Is Islam unique?
My "brief" response to your three questions/comments, Canuckus,
1. Islam is defined by obedience to Muhammad's teachings and worship of no other god but the one he proclaimed, Allah.
It somewhat resembles the Mormonism of Joseph Smith. Satan recycles his lies, with slight changes.
Although there are as many as 1.6 billion expressions of Islam in the world, Muslims are not themselves Islam.
The answer to what Islam is lies not just in what Muslims practice, but in what Islam teaches.
2. The Qur'an never says, "Islam is a religion of peace, nor do the traditions of Muhammad."
Apart from the first thirteen years of Islamic history, when there were not enough Muslims to fight, Islam has always had an elaborate practice or doctrine of war.
No one can claim that "Islam is a religion of peace," i.e., historically devoid of violence, either in its origins or in the history of the global Muslim community.

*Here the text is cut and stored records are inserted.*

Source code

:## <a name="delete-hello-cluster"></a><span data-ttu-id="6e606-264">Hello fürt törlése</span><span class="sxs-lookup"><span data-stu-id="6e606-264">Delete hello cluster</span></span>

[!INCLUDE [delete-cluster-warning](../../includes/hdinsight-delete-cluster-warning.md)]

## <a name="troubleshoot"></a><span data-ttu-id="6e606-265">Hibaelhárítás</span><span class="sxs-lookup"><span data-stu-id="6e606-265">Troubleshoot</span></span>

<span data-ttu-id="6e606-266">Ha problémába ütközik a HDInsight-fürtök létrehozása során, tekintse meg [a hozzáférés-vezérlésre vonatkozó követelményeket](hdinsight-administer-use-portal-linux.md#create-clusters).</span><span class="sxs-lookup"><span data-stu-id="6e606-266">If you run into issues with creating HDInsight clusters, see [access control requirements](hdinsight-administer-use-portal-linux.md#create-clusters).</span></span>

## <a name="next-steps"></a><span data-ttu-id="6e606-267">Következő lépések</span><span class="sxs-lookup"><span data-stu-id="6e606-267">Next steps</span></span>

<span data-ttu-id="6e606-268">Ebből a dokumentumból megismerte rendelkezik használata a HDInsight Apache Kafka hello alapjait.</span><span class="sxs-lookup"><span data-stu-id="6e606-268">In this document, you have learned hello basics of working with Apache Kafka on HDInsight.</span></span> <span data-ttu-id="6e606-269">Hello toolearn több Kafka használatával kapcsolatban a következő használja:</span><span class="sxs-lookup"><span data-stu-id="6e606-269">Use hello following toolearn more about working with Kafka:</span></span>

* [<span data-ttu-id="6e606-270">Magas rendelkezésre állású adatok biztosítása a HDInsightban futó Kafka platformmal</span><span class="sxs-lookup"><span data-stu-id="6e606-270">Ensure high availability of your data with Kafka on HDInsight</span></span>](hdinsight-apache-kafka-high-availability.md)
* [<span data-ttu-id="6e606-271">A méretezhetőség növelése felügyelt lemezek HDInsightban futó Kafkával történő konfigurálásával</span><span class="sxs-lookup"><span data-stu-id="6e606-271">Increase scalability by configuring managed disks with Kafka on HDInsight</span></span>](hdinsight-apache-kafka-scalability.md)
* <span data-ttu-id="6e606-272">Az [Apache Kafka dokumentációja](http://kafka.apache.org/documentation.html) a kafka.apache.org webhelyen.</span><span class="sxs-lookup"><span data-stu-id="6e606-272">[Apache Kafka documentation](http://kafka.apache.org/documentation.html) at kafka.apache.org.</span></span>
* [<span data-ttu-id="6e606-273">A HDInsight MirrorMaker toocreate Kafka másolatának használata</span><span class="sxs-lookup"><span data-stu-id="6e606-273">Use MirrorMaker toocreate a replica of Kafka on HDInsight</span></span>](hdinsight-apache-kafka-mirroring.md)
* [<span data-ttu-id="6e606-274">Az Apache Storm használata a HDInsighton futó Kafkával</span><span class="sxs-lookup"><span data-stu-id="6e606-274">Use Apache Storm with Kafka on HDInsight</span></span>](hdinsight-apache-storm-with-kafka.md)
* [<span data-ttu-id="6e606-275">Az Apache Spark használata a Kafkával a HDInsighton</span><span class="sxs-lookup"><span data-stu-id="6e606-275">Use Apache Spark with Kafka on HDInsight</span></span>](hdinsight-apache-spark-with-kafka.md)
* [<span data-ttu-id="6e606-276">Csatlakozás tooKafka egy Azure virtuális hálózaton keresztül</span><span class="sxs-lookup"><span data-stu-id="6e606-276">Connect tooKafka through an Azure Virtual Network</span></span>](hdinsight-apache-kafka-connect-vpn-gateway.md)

3. The lie of an Islamic golden age; The myth of Islamic science is widely believed and taught (even in India), - that there was a golden age of Islamic learning that made a major contribution to science and the arts.
Many inventions have been attributed to Islamic inventors, which either existed in pre-Islamic eras or were invented by other cultures. This is historical revisionism.
That is not to claim that Muslims have never invented anything but definitely challenges the idea that Islam is an ideology that actively encourages learning and discovery.
The intellectual flourishing of the Islamic world came about because the territory under Muslim control was inhabited by millions of people representing diverse cultures and languages, not because of the religion that ruled over them.
This "golden" period in question largely coincides with the second dynasty of the Caliphate or Islamic Empire, that of the Abbasids, named after Muhammad’s uncle Abbas, who succeeded the Umayyads and ascended to the Caliphate in 750 AD. They moved the capital city to Baghdad, absorbed much of the Syrian and Persian culture as well as Persian methods of government, and ushered in the "golden age."
A number of medieval thinkers and scientists living under Islamic rule, by no means all of them "Muslims" either nominally or substantially, played a useful role of transmitting Greek, Hindu, and other pre-Islamic fruits of knowledge to Westerners. They contributed to making Aristotle known in Christian Europe. But in doing this, they were but transmitting what they themselves had received from non-Muslim sources.
Canuckus Deploracus wrote:
1. All religions are amalgams of social, political and judicial systems as well as being a belief system. Islam is not unique.
2. No two rrligions are the same... Is there a chart that shows the gradual differentials if various religions? It's morality equates with that of the other Abrahamic religions...
3. All religions have periods of peace and periods of disharmony... Is the author unaware of the Golden Age of Islam?
Was there a question that was left out at the end?